▸ **Directions for this task**: Print all of the rows below verbatim, leaving the pictures out.

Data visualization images
::::::::
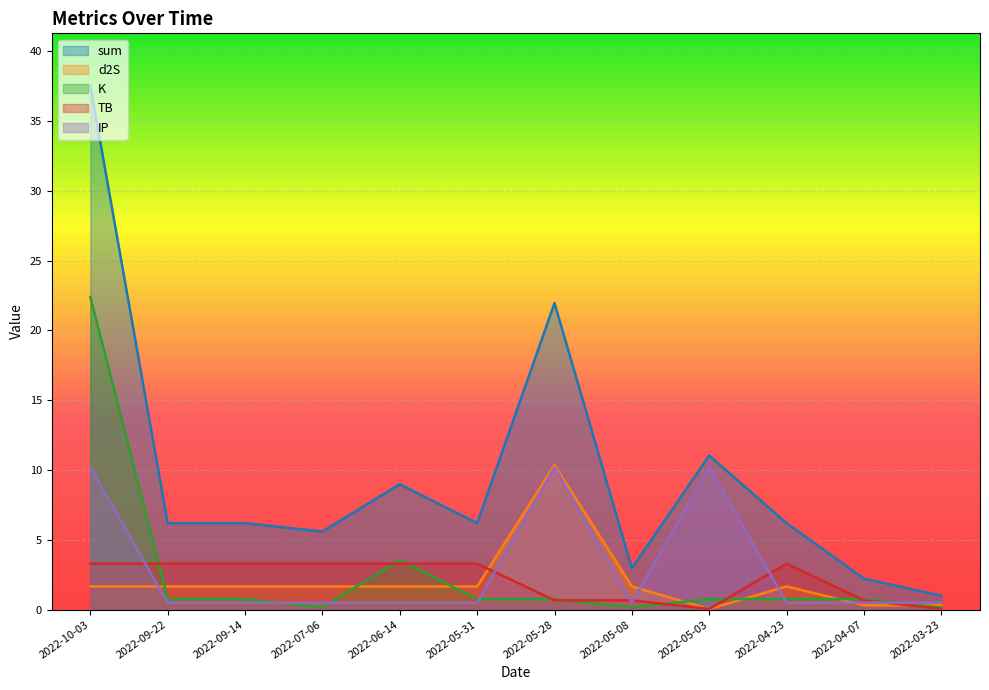

Is the value of TB at 2022-05-31 greater than the value of d2S at 2022-07-06?

Yes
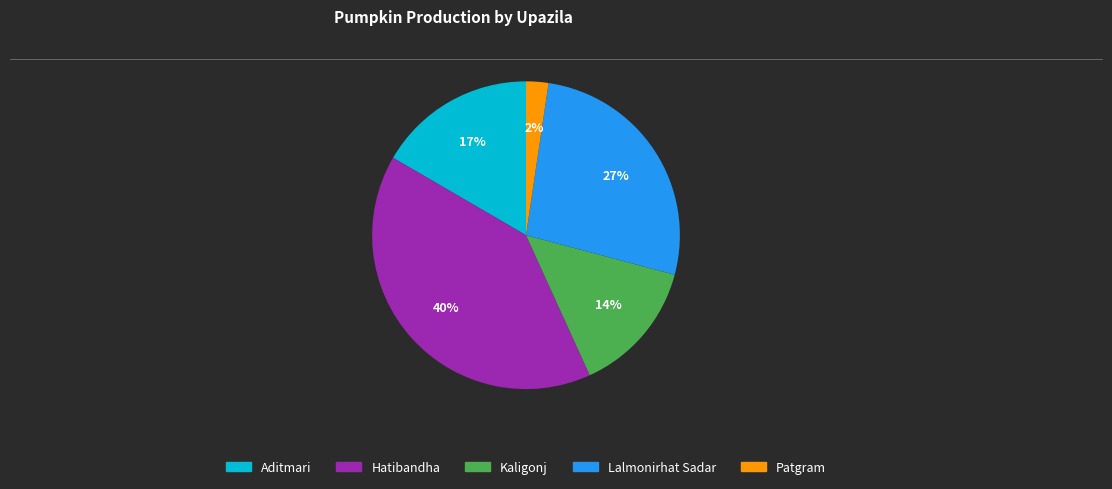

To the nearest percent, what is the average slice percentage?

20%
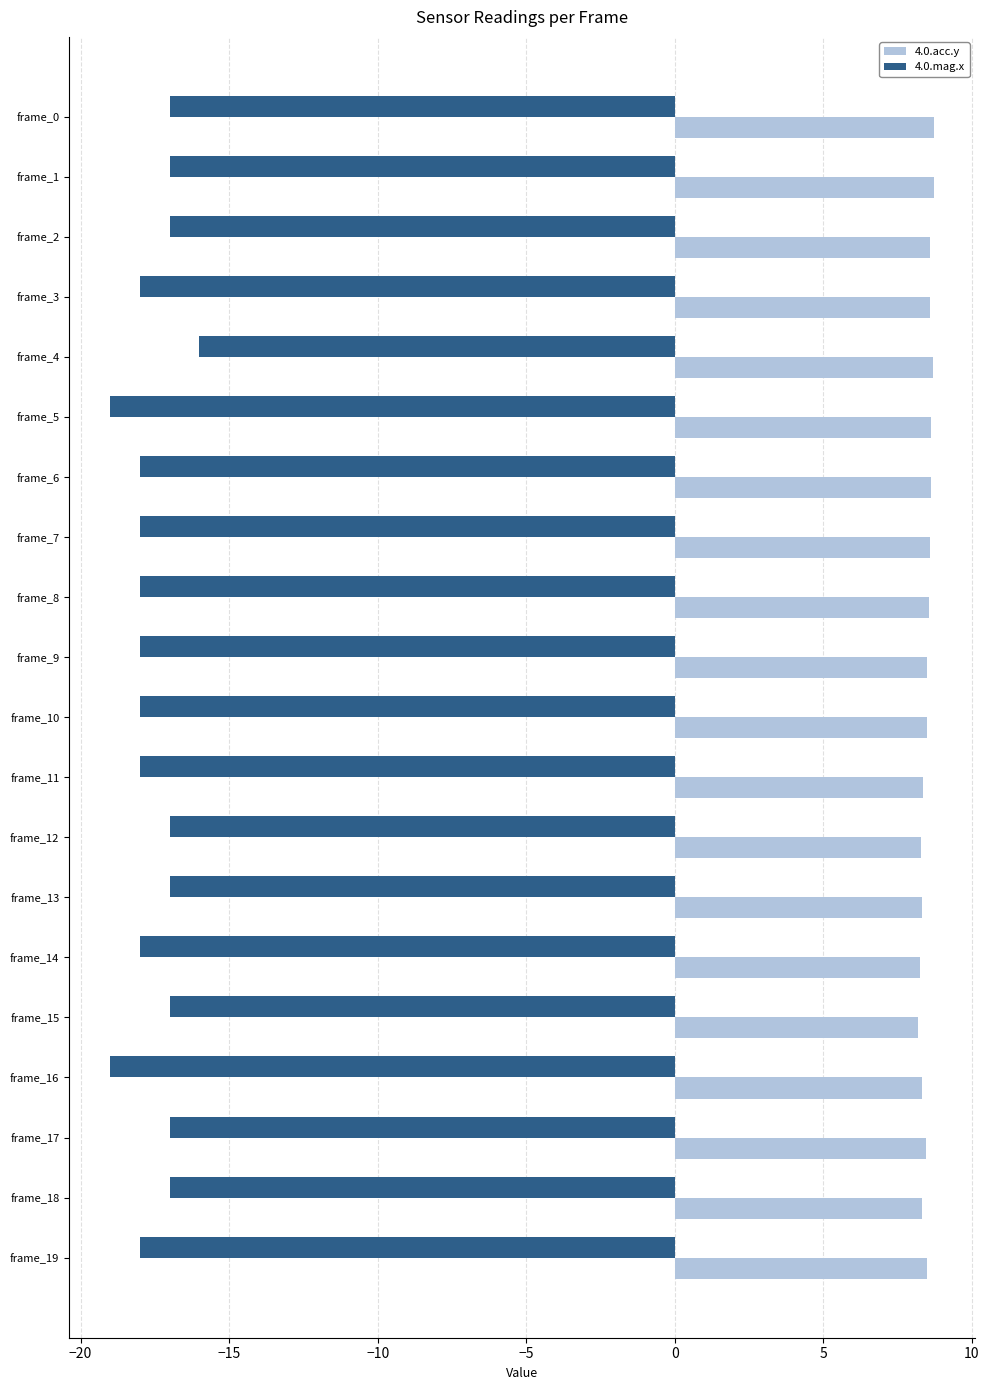

What is the average value of the 4.0.acc.y series?

8.5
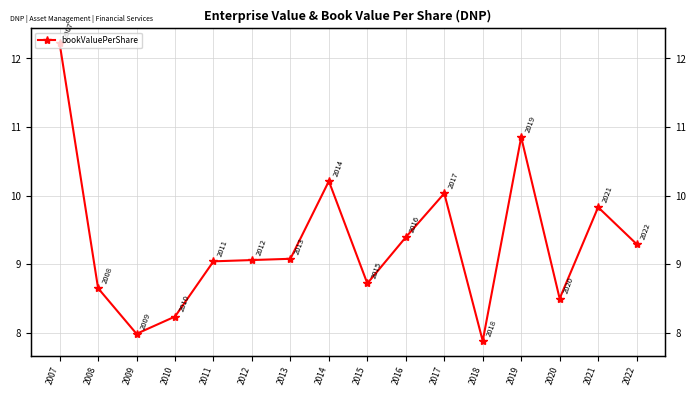

List the labels in order of value, largest first.

2007, 2019, 2014, 2017, 2021, 2016, 2022, 2013, 2012, 2011, 2015, 2008, 2020, 2010, 2009, 2018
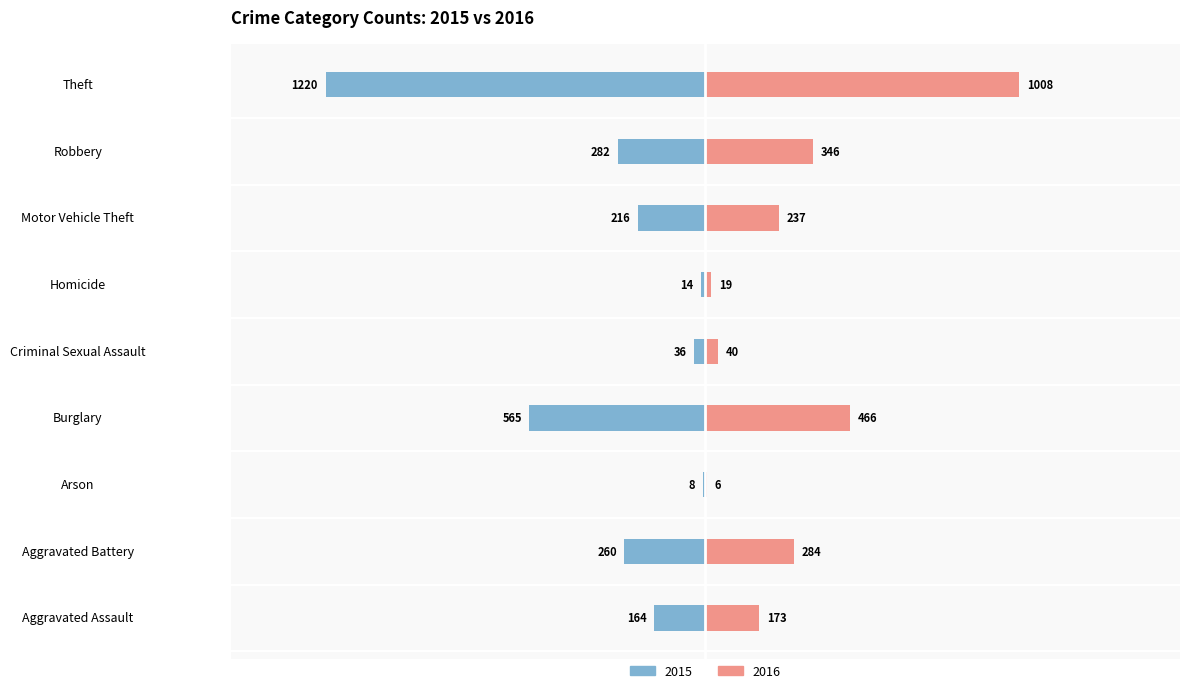

Which label corresponds to the largest value in the chart?

Theft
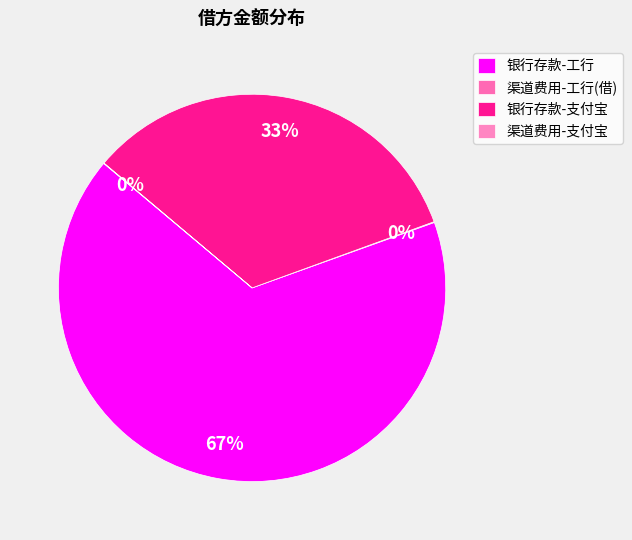

To the nearest percent, what portion does 银行存款-工行 represent?

67%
::::::::
▸ **Exercise response**:
Is the value of TB at 2022-05-31 greater than the value of d2S at 2022-07-06?

Yes

To the nearest percent, what is the average slice percentage?

20%

What is the average value of the 4.0.acc.y series?

8.5

List the labels in order of value, largest first.

2007, 2019, 2014, 2017, 2021, 2016, 2022, 2013, 2012, 2011, 2015, 2008, 2020, 2010, 2009, 2018

Which label corresponds to the largest value in the chart?

Theft

To the nearest percent, what portion does 银行存款-工行 represent?

67%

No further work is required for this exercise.